-------- TASK MATERIAL --------
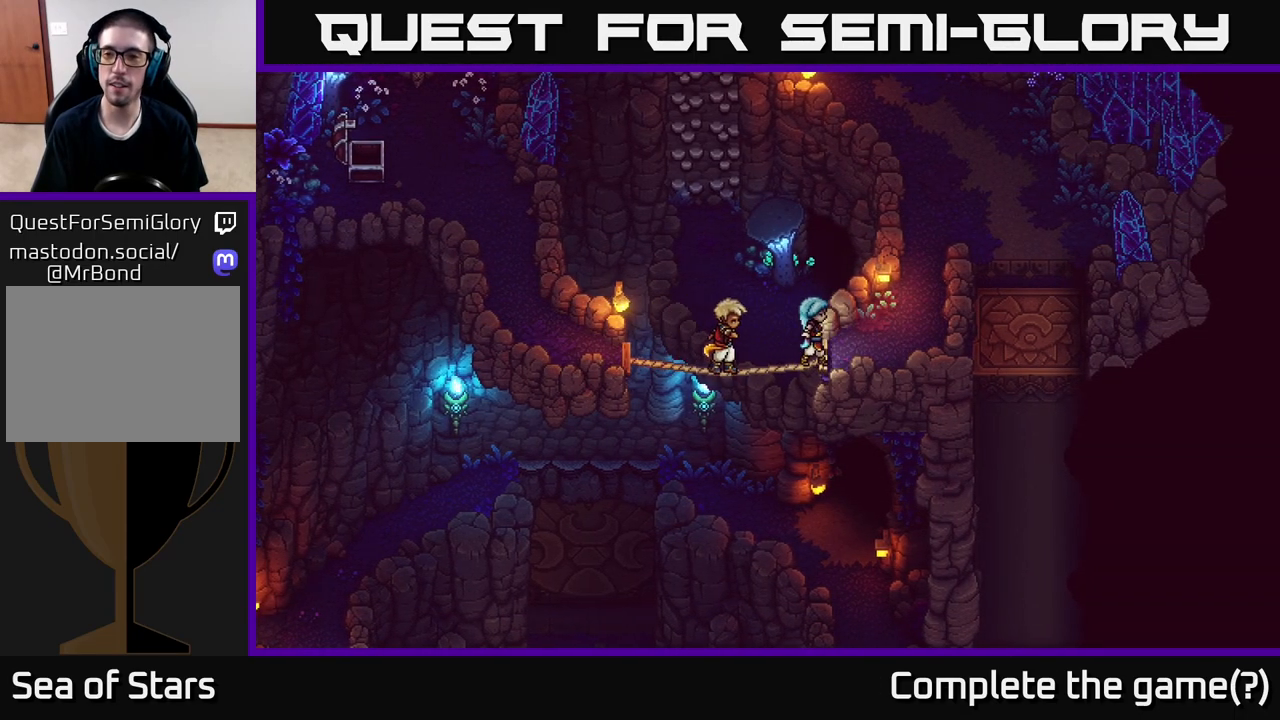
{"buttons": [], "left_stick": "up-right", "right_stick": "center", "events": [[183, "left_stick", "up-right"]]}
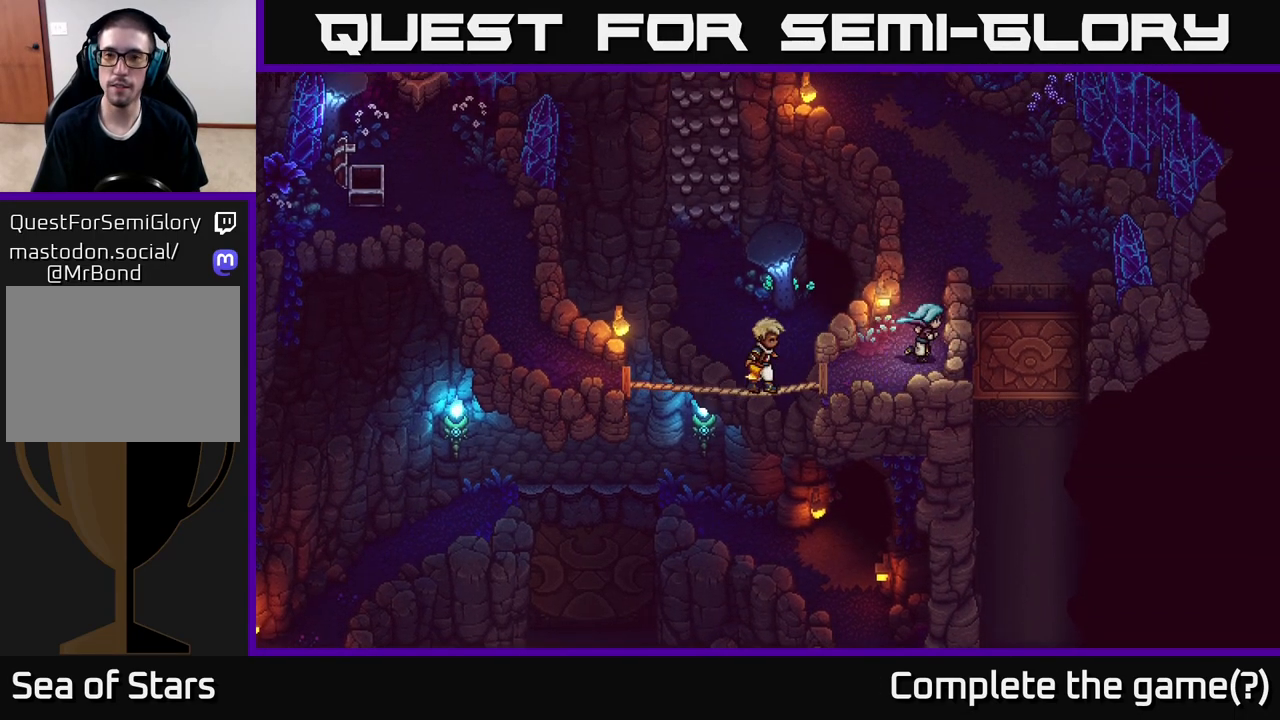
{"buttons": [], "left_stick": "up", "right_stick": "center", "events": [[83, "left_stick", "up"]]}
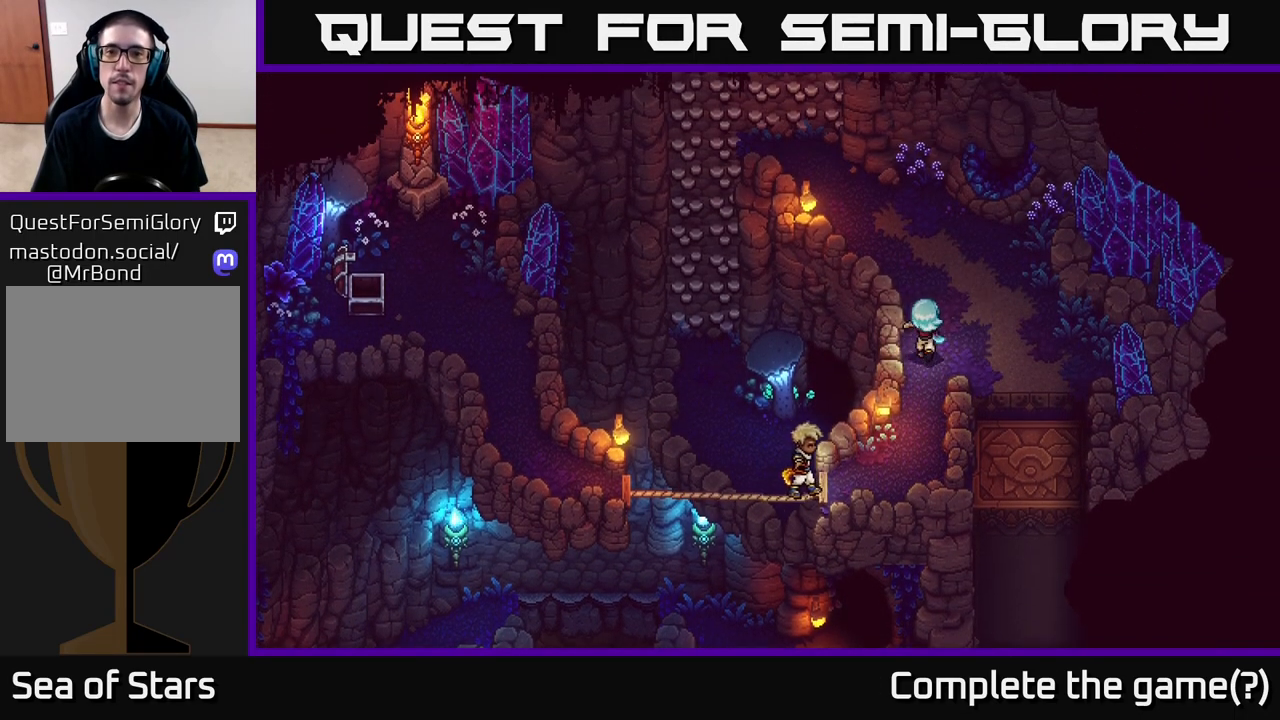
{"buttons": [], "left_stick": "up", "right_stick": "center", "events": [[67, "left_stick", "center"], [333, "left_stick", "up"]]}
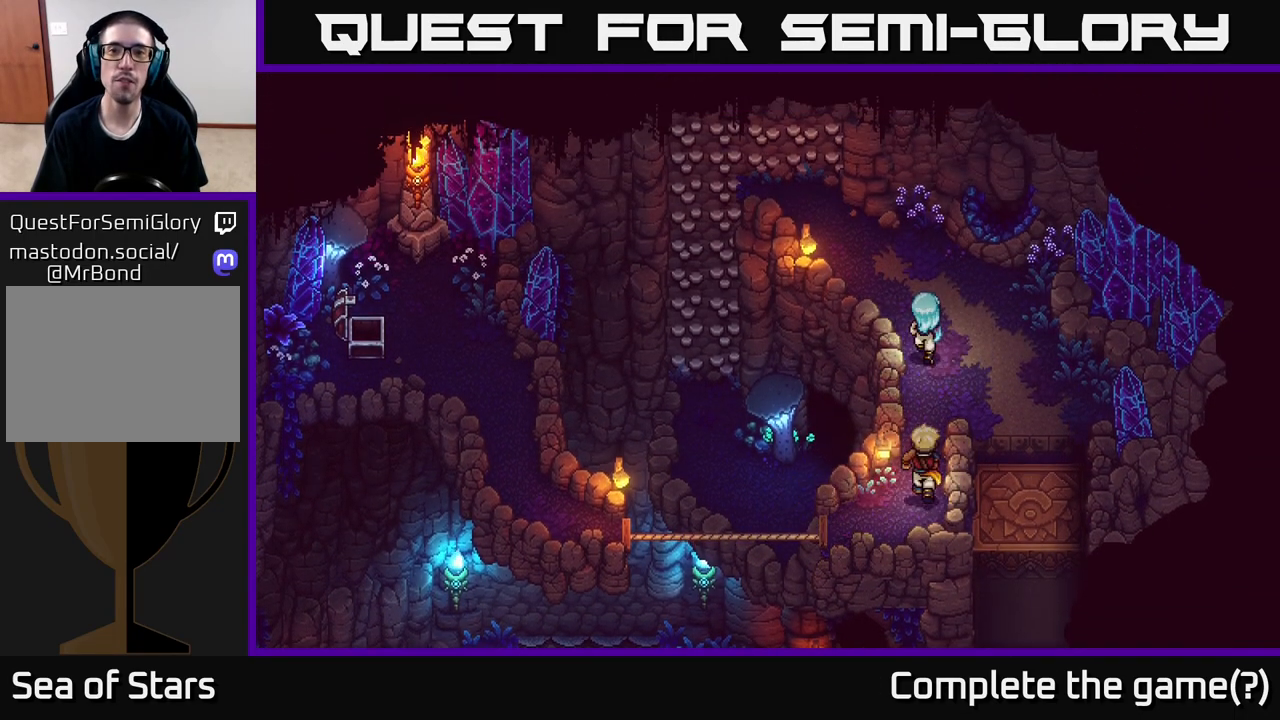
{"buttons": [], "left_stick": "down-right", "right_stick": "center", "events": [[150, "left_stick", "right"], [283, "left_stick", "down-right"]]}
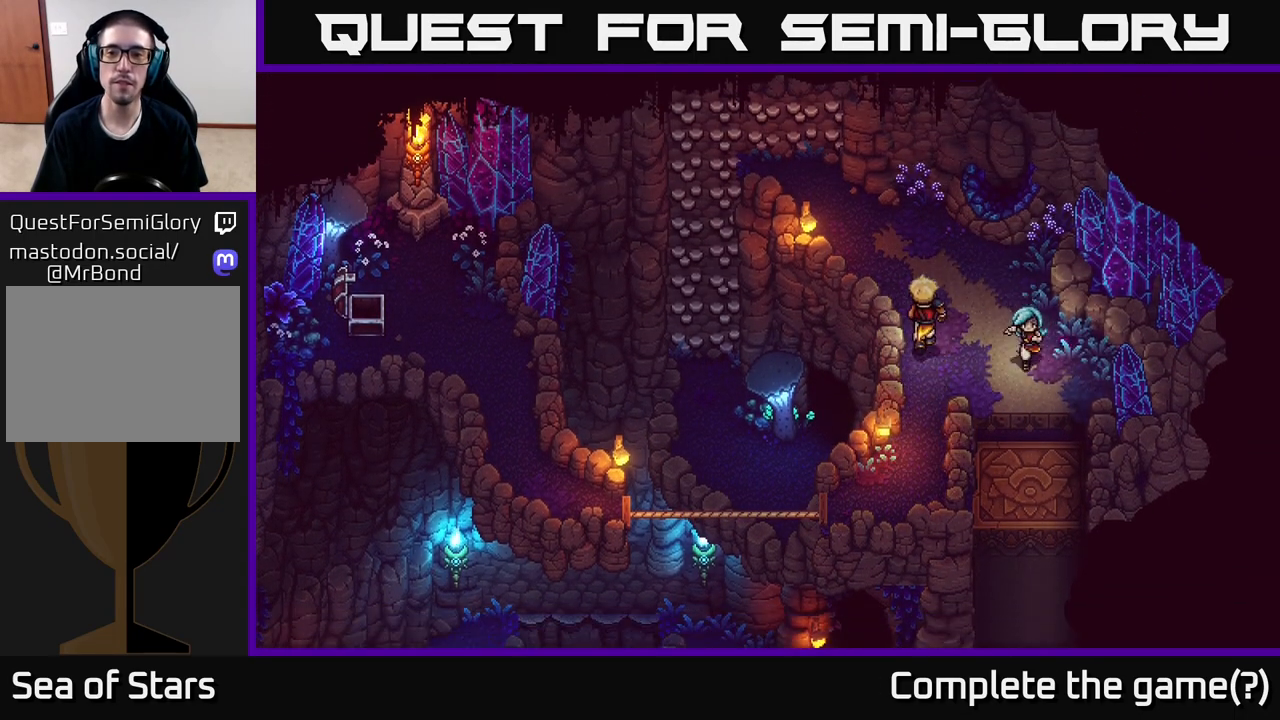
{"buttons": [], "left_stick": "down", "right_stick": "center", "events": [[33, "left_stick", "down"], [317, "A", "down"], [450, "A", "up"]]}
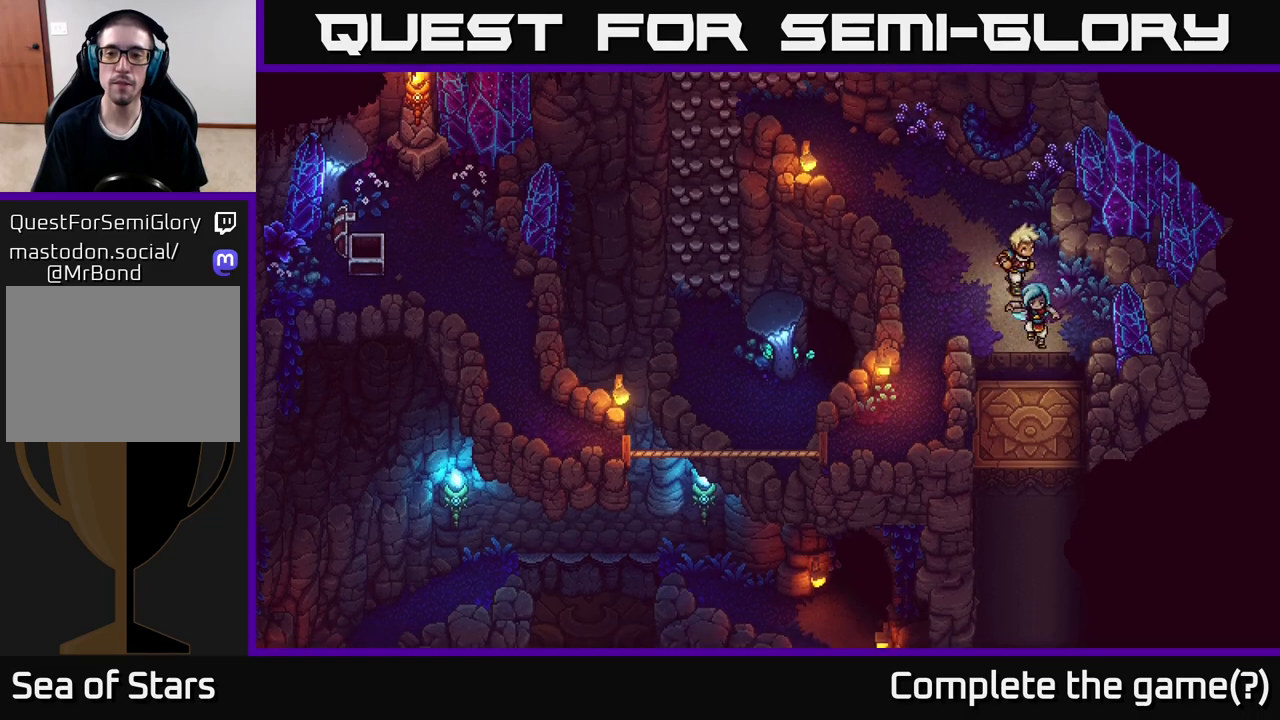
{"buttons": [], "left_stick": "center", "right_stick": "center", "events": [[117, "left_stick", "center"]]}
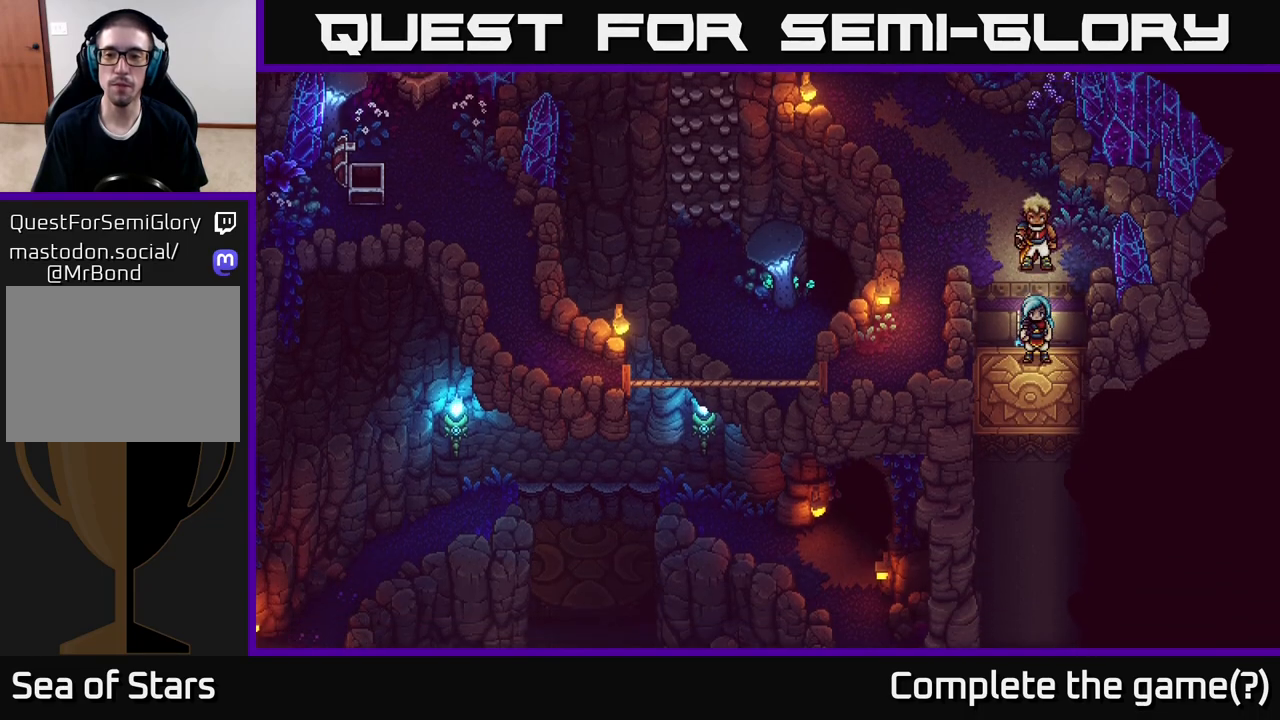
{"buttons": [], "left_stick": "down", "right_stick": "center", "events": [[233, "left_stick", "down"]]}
--------
* [PROBLEM STATEMENT] For each entry, repeat its text exactly and leave out any picture it holds.

* [EXERCISE RESPONSE]
{"buttons": [], "left_stick": "up-right", "right_stick": "center", "events": [[183, "left_stick", "up-right"]]}
{"buttons": [], "left_stick": "up", "right_stick": "center", "events": [[83, "left_stick", "up"]]}
{"buttons": [], "left_stick": "up", "right_stick": "center", "events": [[67, "left_stick", "center"], [333, "left_stick", "up"]]}
{"buttons": [], "left_stick": "down-right", "right_stick": "center", "events": [[150, "left_stick", "right"], [283, "left_stick", "down-right"]]}
{"buttons": [], "left_stick": "down", "right_stick": "center", "events": [[33, "left_stick", "down"], [317, "A", "down"], [450, "A", "up"]]}
{"buttons": [], "left_stick": "center", "right_stick": "center", "events": [[117, "left_stick", "center"]]}
{"buttons": [], "left_stick": "down", "right_stick": "center", "events": [[233, "left_stick", "down"]]}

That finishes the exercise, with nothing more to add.